WHAT YOU HAVE TO DO
A verbatim reproduction of the following listing is required; omit the pictures.

EXERCISE MATERIALS
◇ ◇ ◇ ◇ ◇

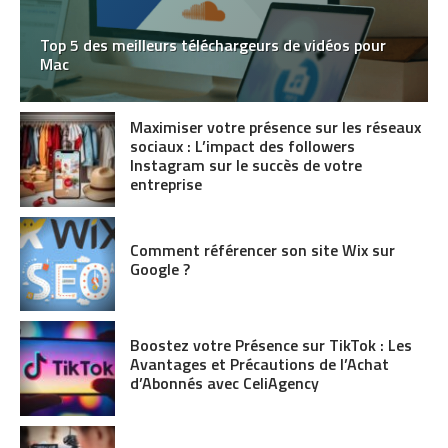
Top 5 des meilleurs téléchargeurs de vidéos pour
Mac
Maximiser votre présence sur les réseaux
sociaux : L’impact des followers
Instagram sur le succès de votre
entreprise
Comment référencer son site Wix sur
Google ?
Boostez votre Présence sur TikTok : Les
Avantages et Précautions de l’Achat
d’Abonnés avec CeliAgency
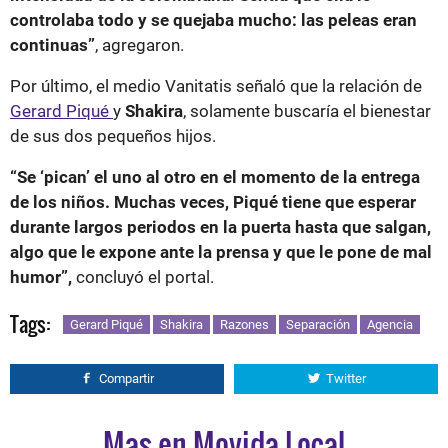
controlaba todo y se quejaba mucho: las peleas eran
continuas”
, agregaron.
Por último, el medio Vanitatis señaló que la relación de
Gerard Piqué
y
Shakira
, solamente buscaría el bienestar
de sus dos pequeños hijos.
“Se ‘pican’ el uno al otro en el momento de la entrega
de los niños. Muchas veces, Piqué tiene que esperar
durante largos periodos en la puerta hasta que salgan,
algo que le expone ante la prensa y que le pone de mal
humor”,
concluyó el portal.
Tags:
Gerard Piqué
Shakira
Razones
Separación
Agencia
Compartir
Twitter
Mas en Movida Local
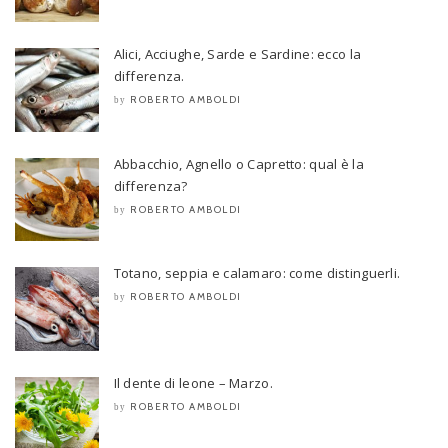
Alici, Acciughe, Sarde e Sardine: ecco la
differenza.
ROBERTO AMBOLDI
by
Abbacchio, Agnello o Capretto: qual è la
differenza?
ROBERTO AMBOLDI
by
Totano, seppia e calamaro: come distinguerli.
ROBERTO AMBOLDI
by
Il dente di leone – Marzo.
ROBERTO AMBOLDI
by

◇ ◇ ◇ ◇ ◇

SOLVED EXERCISE
Top 5 des meilleurs téléchargeurs de vidéos pour
Mac
Maximiser votre présence sur les réseaux
sociaux : L’impact des followers
Instagram sur le succès de votre
entreprise
Comment référencer son site Wix sur
Google ?
Boostez votre Présence sur TikTok : Les
Avantages et Précautions de l’Achat
d’Abonnés avec CeliAgency
controlaba todo y se quejaba mucho: las peleas eran
continuas”
, agregaron.
Por último, el medio Vanitatis señaló que la relación de
Gerard Piqué
y
Shakira
, solamente buscaría el bienestar
de sus dos pequeños hijos.
“Se ‘pican’ el uno al otro en el momento de la entrega
de los niños. Muchas veces, Piqué tiene que esperar
durante largos periodos en la puerta hasta que salgan,
algo que le expone ante la prensa y que le pone de mal
humor”,
concluyó el portal.
Tags:
Gerard Piqué
Shakira
Razones
Separación
Agencia
Compartir
Twitter
Mas en Movida Local
Alici, Acciughe, Sarde e Sardine: ecco la
differenza.
ROBERTO AMBOLDI
by
Abbacchio, Agnello o Capretto: qual è la
differenza?
ROBERTO AMBOLDI
by
Totano, seppia e calamaro: come distinguerli.
ROBERTO AMBOLDI
by
Il dente di leone – Marzo.
ROBERTO AMBOLDI
by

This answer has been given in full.